__Provided text__
You have now seen every major building block: logic gates perform Boolean operations, flip-flops store bits, counters keep time, memory holds data and code, buses move information, and ADCs bridge the analog world. This final lesson shows how all of these components are organized inside a microcontroller. When you write int x = 5; in C, a specific sequence of events unfolds in hardware: the instruction is fetched from Flash, decoded into control signals, executed in the ALU, and the result is stored in SRAM. Understanding this chain makes you a more effective embedded programmer. #CPUArchitecture #MicrocontrollerDesign #EmbeddedHardware
Von Neumann vs Harvard Architecture
Von Neumann Architecture
In the Von Neumann model, program instructions and data share the same memory and the same bus:
┌─────────┐ ┌───────────────────┐
│ │ │ Memory │
│ CPU │══════│ (code + data) │
│ │ │ │
└─────────┘ └───────────────────┘
single bus
Properties:
One bus for both instructions and data
Simpler design, fewer wires
Cannot fetch an instruction and access data simultaneously (the “Von Neumann bottleneck”)
Used in most desktop and server processors
Harvard Architecture
In the Harvard model, instructions and data have separate memories and separate buses:
┌─────────┐ ┌───────────────────┐
│ │══════│ Program Memory │
│ CPU │ │ (Flash) │
│ │══════│ Data Memory │
│ │ │ (SRAM) │
└─────────┘ └───────────────────┘
two separate buses
Properties:
Separate buses for instructions and data
Can fetch the next instruction while accessing data (parallelism)
Higher performance for a given clock speed
Used in most microcontrollers (AVR, PIC)
Modified Harvard (ARM Cortex-M)
ARM Cortex-M processors use a modified Harvard architecture: instructions and data have separate buses inside the CPU, but they share a unified memory map externally. The AHB bus matrix allows simultaneous instruction fetch and data access to different memory regions.
┌──────────────────┐
│ AHB Bus Matrix │
┌─────────┐ │ │ ┌───────┐
│ Cortex │═I-bus═│ │═════│ Flash │
│ -M │═D-bus═│ │═════│ SRAM │
│ CPU │═S-bus═│ │═════│Periph │
└─────────┘ └──────────────────┘ └───────┘
I-bus (Instruction): fetches instructions from Flash
D-bus (Data): reads/writes data from SRAM and peripherals
S-bus (System): debug access, DMA
This is why the STM32 can execute code from Flash at full speed while simultaneously reading data from SRAM. The bus matrix arbitrates when both buses try to access the same memory region.
Inside the CPU
Block Diagram
A simplified microcontroller CPU contains these core components:
The Program Counter holds the address of the next instruction to fetch. After each instruction is fetched, the PC automatically increments to point to the following instruction.

__Tasks to complete__
a) In the microcontroller architecture lesson, transcribe everything from "Higher performance for" down to "different memory regions.".
b) According to the microcontroller architecture lesson, what is the S-bus used for on ARM Cortex-M processors?
c) Resume the microcontroller architecture lesson after its last sentence.
The lines that follow the lesson come from a separate source.

__Information shown__
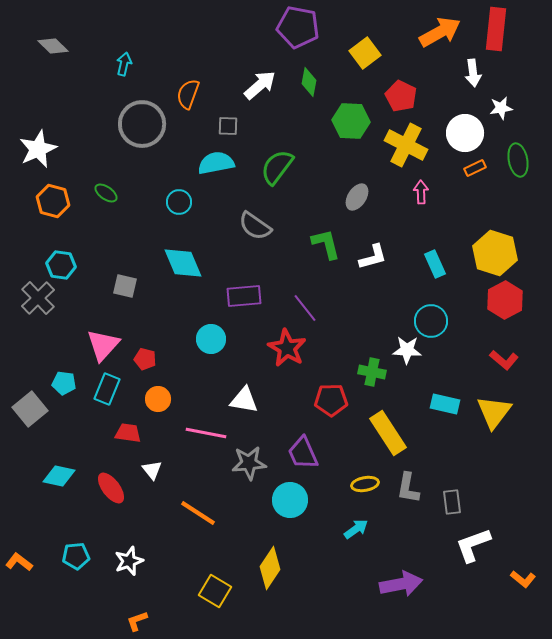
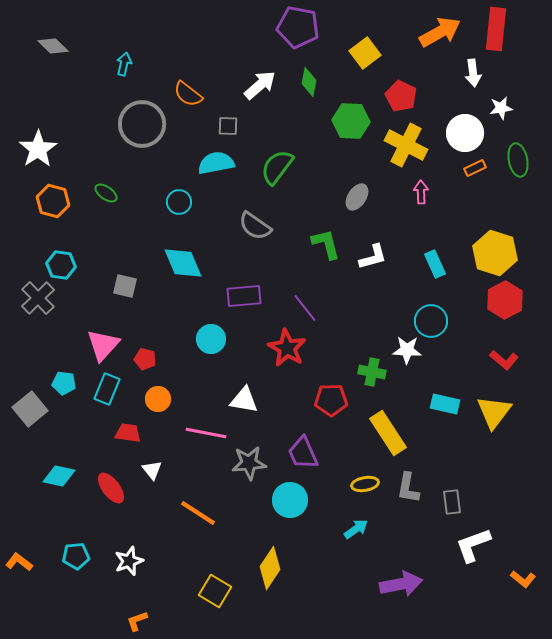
orange semicircle at (188, 94): rotated 72 degrees counterclockwise
white star at (38, 149): rotated 9 degrees counterclockwise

__Answers for the exercise__
a)
Higher performance for a given clock speed
Used in most microcontrollers (AVR, PIC)
Modified Harvard (ARM Cortex-M)
ARM Cortex-M processors use a modified Harvard architecture: instructions and data have separate buses inside the CPU, but they share a unified memory map externally. The AHB bus matrix allows simultaneous instruction fetch and data access to different memory regions.

b) Debug access and DMA.

c)
On ARM Cortex-M, the PC is register R15. It always contains the address of the current instruction plus 4 (due to the pipeline prefetch).
Branch instructions (B, BL, BX) modify the PC directly, causing execution to jump to a different address. This is how if, while, and function calls work at the hardware level.
Instruction Register and Decoder
The instruction fetched from Flash is placed in the Instruction Register. The Control Unit decodes it to determine:
What operation to perform (add, subtract, load, store, branch)
Which registers are the source and destination
Whether memory access is needed
What addressing mode to use
The decoder is a combinational logic circuit (built from gates, like the decoders in Lesson 3) that converts the instruction’s binary encoding into control signals for the ALU, register file, and bus interface.
Register File
The register file is a small, fast memory inside the CPU. ARM Cortex-M3 has 16 general-purpose 32-bit registers:
Register
Name
Purpose
R0-R3
Arguments/results
Function parameters and return values
R4-R11
General purpose
Callee-saved (preserved across function calls)
R12
IP
Intra-procedure scratch register
R13
SP
Stack Pointer
R14
LR
Link Register (return address for function calls)
R15
PC
Program Counter
Each register is a 32-bit parallel load register (Lesson 4). On each clock cycle, the register file can typically supply two source operands and accept one result.
Arithmetic Logic Unit (ALU)
The ALU performs arithmetic and logic operations. It takes two inputs (from the register file) and produces one output plus status flags.
Operations the ALU performs:
Category
Operations
Built From
Arithmetic
ADD, SUB, MUL
Adders (Lesson 3), subtractors
Logic
AND, OR, XOR, NOT
Logic gates (Lesson 2)
Shift
LSL, LSR, ASR, ROR
Shift registers (Lesson 4)
Compare
CMP (subtract without storing result)
Adder + flag logic
The ALU is the culmination of everything you learned in Lessons 2 and 3: it is a large combinational circuit that selects the appropriate operation using multiplexers and performs it using gate networks and adders.
Status Flags
The ALU sets four condition flags after each operation:
Flag
Name
Set When
N
Negative
Result is negative (MSB = 1)
Z
Zero
Result is zero
C
Carry
Unsigned overflow (carry out of MSB)
V
Overflow
Signed overflow (result does not fit in signed range)
Conditional branch instructions (BEQ, BNE, BCS, BCC) check these flags to decide whether to branch. This is how if (x == 0) works: the compiler generates a compare instruction (which sets flags) followed by a conditional branch.
The Instruction Execution Cycle
Fetch-Decode-Execute
Every instruction goes through three stages:
Fetch: The CPU puts the PC value on the address bus, reads the instruction from Flash memory, and stores it in the instruction register. The PC increments.
Decode: The control unit examines the instruction bits and generates control signals. It determines which ALU operation to perform, which registers to read, and where to store the result.
Execute: The ALU performs the operation. The result is written to the destination register (or to memory via the data bus).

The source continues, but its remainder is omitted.